How to get a text value from a string

Hi All,

Good day! I’m new to knime and would like to get some help. I want to get a certain text value from a string. See example table below. I want to extract the text between the two dash and if the string dont contained two dash then the results can just be blank.

Thank you in advance

image

Hi @fair_man24 , welcome to the KNIME community!

Which two dashes do you mean, as your examples have three dashes? Perhaps you can take one example row, and show what value (or values) you would wish to return for it. thanks.

Hi @takbb,

Tahnk you for checking out my query. Please find table below. The results I want are those substring highlighted in yellow.

image

Hi @fair_man24 , you should be able to do this with a String Manipulation node, using regular expressions:

Give it the following:

regexMatcher($SPACE CHECK$, ".*\-.*?\-(.*?)\-.*").equals("True")

[Excerpt from a dataset]
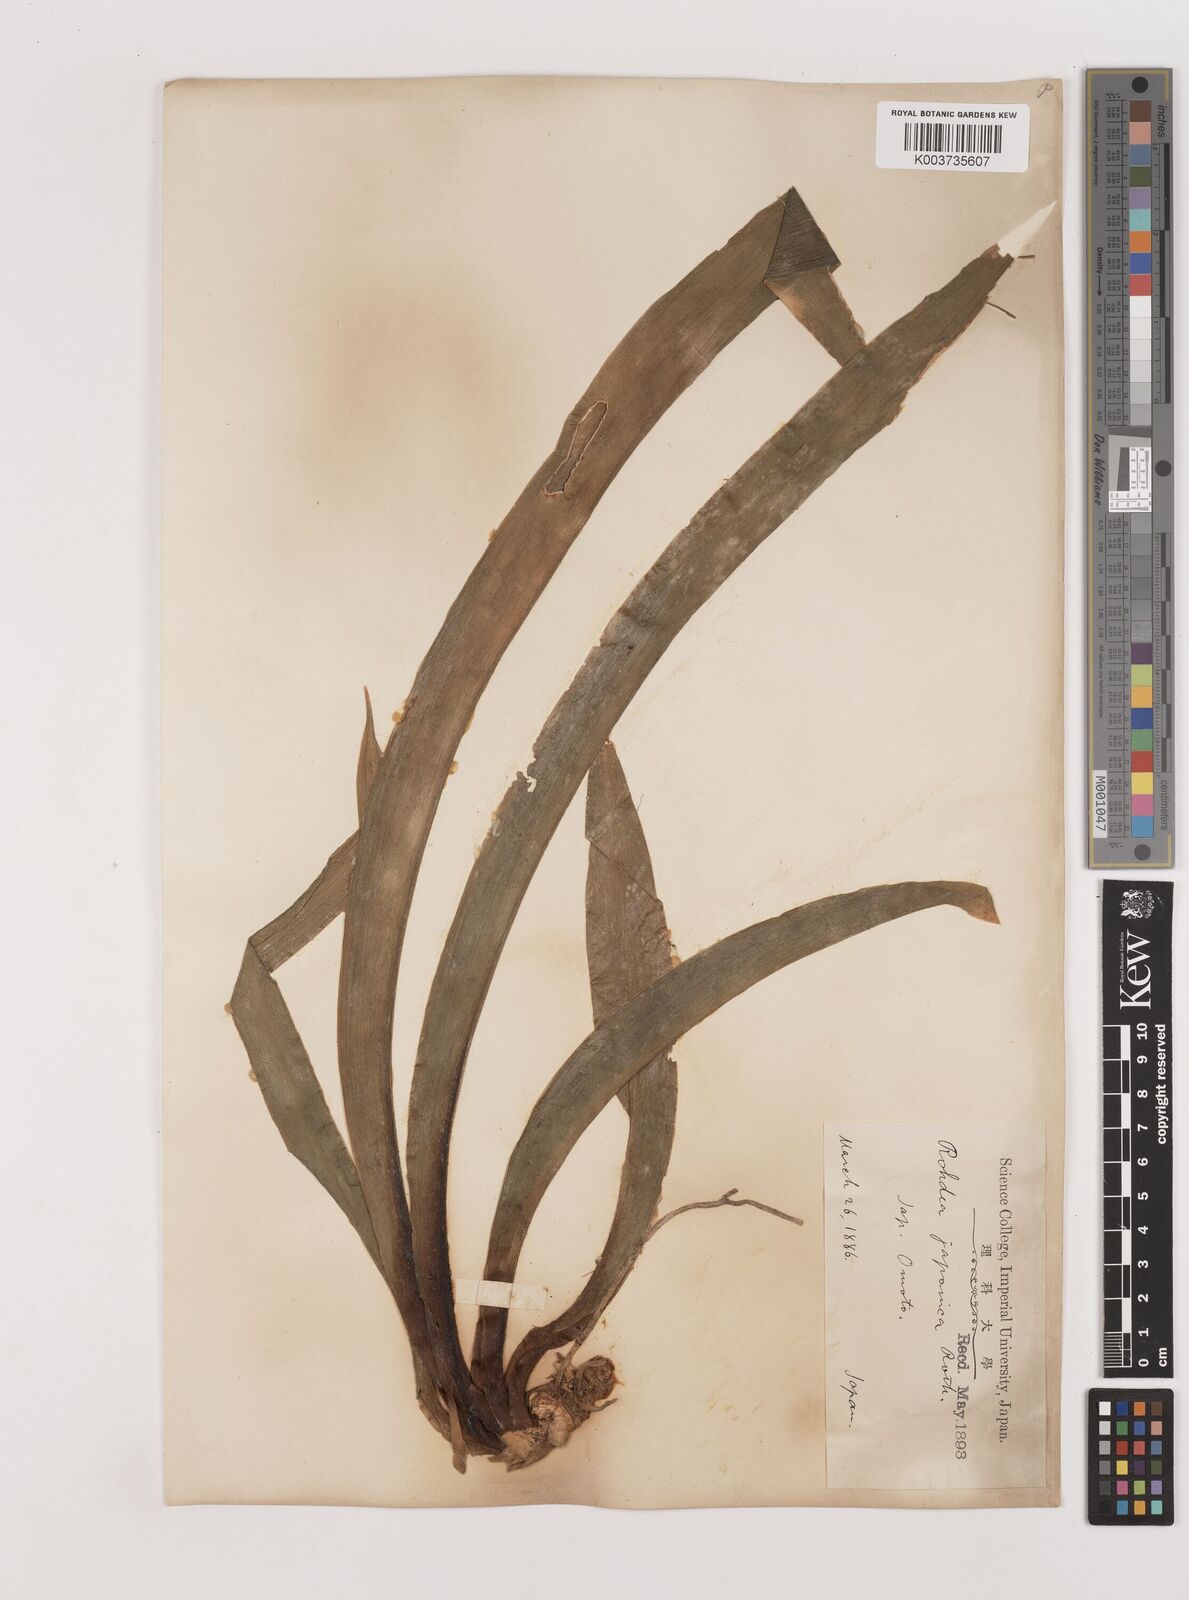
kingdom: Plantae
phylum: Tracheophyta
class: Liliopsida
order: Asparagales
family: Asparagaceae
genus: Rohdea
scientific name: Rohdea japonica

:: THINGS TO DO ::
**1.** Extract the stretch from "Hi @fair_man24 , welcome" through "highlighted in yellow." from the KNIME forum thread, word for word.
**2.** Answer these questions using the KNIME forum thread:
(a) How many dashes do the original poster's examples contain, according to the first reply?
(b) In what color are the wanted substrings highlighted in the second table?
(c) Which node does the last reply recommend?
**3.** Carry on the KNIME forum thread about pulling text out from between dashes, starting after its last line.

:: TASK ANSWERS ::
**1.**
Hi @fair_man24 , welcome to the KNIME community!

Which two dashes do you mean, as your examples have three dashes? Perhaps you can take one example row, and show what value (or values) you would wish to return for it. thanks.

Hi @takbb,

Tahnk you for checking out my query. Please find table below. The results I want are those substring highlighted in yellow.

**2.**
(a) Three dashes.
(b) Yellow.
(c) A String Manipulation node.

**3.**
?regexReplace($SPACE CHECK$,".*\-.*?\-(.*?)\-.*" ,"$1" ):""

This checks if SPACE CHECK contains a pattern with a hyphen at the beginning and then two hyphens later. If it does, it returns the portion between the second and third hyphen. If not it returns an empty string.

I’m assuming the presence of the dash at the beginning of the string, but if that isn’t always there, then this would probably need to be modified.

@takbb, I entered the expression but the results it provide are all blanks.

Below is the column where the results will appear.

Hi @takbb,

The expression you provided did work! I thought it didn’t but upon checking I used the wrong node. I used the column expression insteam of the string manipulation.

Thank you so much till next time… have a great day.

1 Like

@takbb, Just curious, when I used your code in column manipulation node it did provide blank results unlike with the string manipulation node. Can you provide me as well the correct expression that I can use in column manipulation node. So that I don’t need to use another node since my workflow last node is the column manipulation.

Thank you so much again.

Hi @fair_man24 ,

Glad to hear it worked for you.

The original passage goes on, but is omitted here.